From a rising literary star, an epic historical novel, set against the tense backdrop of the Long March and Mao’s rise to power, that tells a powerful and moving story of two ordinary people
China, 1934: A naive orphan and shy gunsmith, Ping, has fallen in love with Yong, who is a sophisticated veteran, a skilled marksman, and a true believer in Marxist ideology. Winning her affections will take an ideological battle—something he does not understand. To make matters worse, Yong has shown interest in Ping’s best friend, Luo. On the eve of a great Communist defeat, Ping sabotages Luo’s rifle, causing the bullet to backfire into his friend’s head. The army begins its year-long retreat, known as The Long March, and Yong turns to Ping for comfort and companionship. Ping deeply regrets killing his friend, and as his relationship with Yong blossoms, he is saddened that it will always be colored by guilt.
Yong soon becomes pregnant. She hates the way the baby inside is changing her, both physically and emotionally. The Red Army can’t retreat with a crying infant, so they need to find someone close to take the baby in. Ping and Yong leave their son with a woman, promising to return once the war is won. When World War II breaks out and Japanese soldiers arrive, their 12-year-old son decides to enlist in the Japanese army to find his parents, though he quickly begins to fear for his life . . .
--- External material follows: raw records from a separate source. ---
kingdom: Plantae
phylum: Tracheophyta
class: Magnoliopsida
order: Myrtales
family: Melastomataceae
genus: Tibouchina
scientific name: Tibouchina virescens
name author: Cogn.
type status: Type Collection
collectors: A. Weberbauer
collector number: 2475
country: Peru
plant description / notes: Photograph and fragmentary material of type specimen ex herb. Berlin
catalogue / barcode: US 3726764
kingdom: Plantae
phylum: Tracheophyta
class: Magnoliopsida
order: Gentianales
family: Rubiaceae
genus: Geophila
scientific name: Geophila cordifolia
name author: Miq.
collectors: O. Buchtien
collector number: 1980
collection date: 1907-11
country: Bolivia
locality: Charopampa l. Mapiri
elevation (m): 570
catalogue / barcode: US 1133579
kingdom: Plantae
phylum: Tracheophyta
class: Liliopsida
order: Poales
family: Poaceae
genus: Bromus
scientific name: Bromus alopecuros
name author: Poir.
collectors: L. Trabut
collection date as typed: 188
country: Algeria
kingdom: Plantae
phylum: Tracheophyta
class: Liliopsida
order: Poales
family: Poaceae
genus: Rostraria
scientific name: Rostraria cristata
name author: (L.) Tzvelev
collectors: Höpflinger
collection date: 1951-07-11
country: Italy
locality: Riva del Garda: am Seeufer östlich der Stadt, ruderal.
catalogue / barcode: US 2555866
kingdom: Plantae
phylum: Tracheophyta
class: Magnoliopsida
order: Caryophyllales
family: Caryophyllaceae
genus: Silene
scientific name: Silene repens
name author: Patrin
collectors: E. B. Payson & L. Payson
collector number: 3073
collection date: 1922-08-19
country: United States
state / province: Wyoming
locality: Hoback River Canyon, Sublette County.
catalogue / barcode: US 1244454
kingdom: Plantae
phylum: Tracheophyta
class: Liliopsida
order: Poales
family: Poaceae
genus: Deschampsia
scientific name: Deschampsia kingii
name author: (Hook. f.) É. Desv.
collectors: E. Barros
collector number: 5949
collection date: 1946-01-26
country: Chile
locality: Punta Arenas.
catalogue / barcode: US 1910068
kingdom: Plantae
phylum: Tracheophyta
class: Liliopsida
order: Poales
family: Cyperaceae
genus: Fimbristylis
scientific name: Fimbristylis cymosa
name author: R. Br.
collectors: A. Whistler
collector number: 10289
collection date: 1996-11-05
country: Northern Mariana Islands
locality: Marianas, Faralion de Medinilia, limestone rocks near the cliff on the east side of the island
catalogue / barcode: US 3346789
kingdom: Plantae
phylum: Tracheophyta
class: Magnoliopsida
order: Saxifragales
Deeply moving and brilliantly written, Michael X. Wang's Lost in the Long March is an exploration of how the history of a country is always its people, though their stories are often the first to be lost.
About the Author
Michael X. Wang was born in Fenyang, a small coal-mining city in China’s mountainous Shanxi province. His short story collection Further News of Defeat won the 2021 PEN/Robert W. Bingham Prize for Debut Short Story Collection and was a finalist for the 2021 CLMP Firecracker Award for Fiction. Wang immigrated to the United States when he was six and has lived in ten states and 15 cities. In 2010 he completed his PhD in literature at Florida State University. Before that, he received his MFA in fiction at Purdue. Wang’s work has appeared in the New England Review, Greensboro Review, Day One, and Juked, among others. He is currently an assistant professor of English and creative writing at Arkansas Tech University and lives in Russellville, Arkansas.
“An epic, multi-generational novel set during The Long March about two people caught in the crosshairs of war . . . A sweeping tale of country, family, and war that is rich with well-researched historical detail.”
“Wang’s thoughtful and richly detailed debut novel . . . follows several characters swept up in Mao Zedong’s Communist uprising in the 1930s . . . Wang does a great job showing how the bit players in this large-scale historical drama come to grips with the turbulent period and struggle to survive. Thanks to the colorful characters, Wang’s saga is consistently engaging.”
— Publishers Weekly
“This book is an awesome achievement. Michael X. Wang has covered nearly half a century of Chinese history and managed to express not only what was achieved, but also what was lost . . . Lost in the Long March, through remade countries and vaporized donkeys, in a magisterially spare way, offers precious insight into the mind of a woman, on battlefields and remote mountains, as she wonders whether she should be a mother or a Marxist. The natal cliche has been turned inside out and elevated into high artistic, political interiority—in other words, the thing that comes after the history books.” — Full Stop Magazine
“Love, loss, and sacrifice are at the center of Michael X. Wang’s historical novel . . . Lost in the Long March is a story about lingering trauma and the price that’s paid when ideology trumps love.”
— Foreword Reviews
“This epic novel is set during the Long March in 1930s China. Wang, who won the 2021 PEN/Robert W. Bingham Prize for Debut Short Story Collection for his debut short story collection, translates his story crafting skills throughout this novel with great success.”
“Wang’s powerful storytelling . . . makes for a promising debut.”